Sunday, June 26, 2011

MCM or bust!

Yup. I’ve been very poor about updating this blog recently. I really don’t have any legitimate excuses unless new tattoos, repeat episodes of Riptide, or loads of assignments at work count. None of these are that compelling of a reason to shirk writing a couple paragraphs a few times a week. So, just like the imminent official start of training for the Marine Corps Marathon, I will work equally as hard in making certain I’m a more active blogger.

Apologies aside, I’ve begun to reflect why I’m running the MCM again or long distance races in general. The last time I ran it, I did horribly. It was my worst marathon and I totally bonked on the 14th street bridge. I think the obvious reaction for many people would be not to run again or shorten the distances of future races. However, I’ve run more long distance races since then. Why? What’s the point… besides it being cheaper than therapy? For me it is two things: 1) I’m hyper-competitive with myself and 2) I feel stronger after subjecting myself to the pain one encounters when running.

First, I’ve never been competitive in life with other people, but I have developed this urge to do better every time I run a race. I’m not sure why but it has a whole host of positive benefits – “externalities” for you econ geeks. I watch my diet and weight in order not to put on extra pounds that can slow me down. I vary my routine by running hills, trails, and Fartleks. All of these are keeping me more focused on the running, healthier, and happier in general.

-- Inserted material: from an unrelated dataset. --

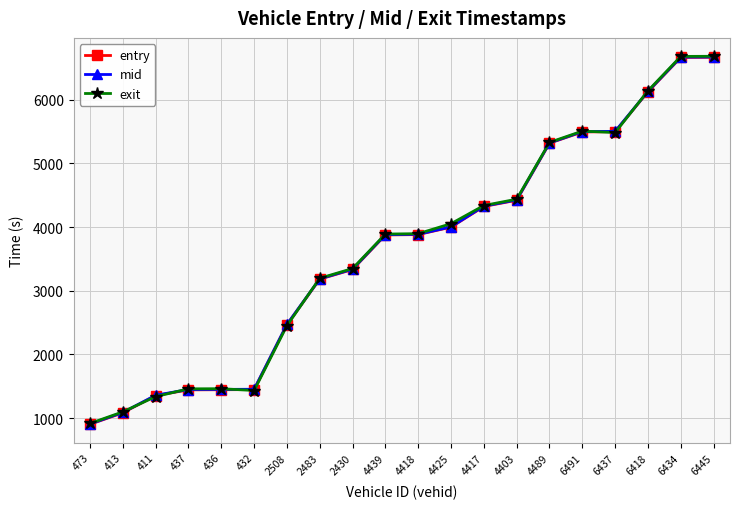

True or false: exit has a value of 6215.8 at 4439.

False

Secondly, I subject myself to pain when I run. This shouldn’t be confused with suffering. I never suffer while running. It is a simple pleasure for me in life. It is similar to a cup of tea, a good song on the radio, or hearing my daughter joyously run to the front door before I’ve even had a chance to finish turning the key to enter. The pain felt during a run, for me, serves as a gauge for progress and improvement. Sprinting at the end of the run, profuse sweating in the DC heat, and muscle soreness provide an indication that I’m moving forward and hopefully becoming faster or able to go longer distances. I’m disappointed with myself if I go out and simply go through the motions. I feel I’ve wasted my time and see little benefit from these junk runs. I’d rather waste my time watching episodes of Campus PD, which is also painful to watch. Speaking of which, a new episode begins shortly. Ciao.

1 comment:

  1. did you really use an economics term on this blog?!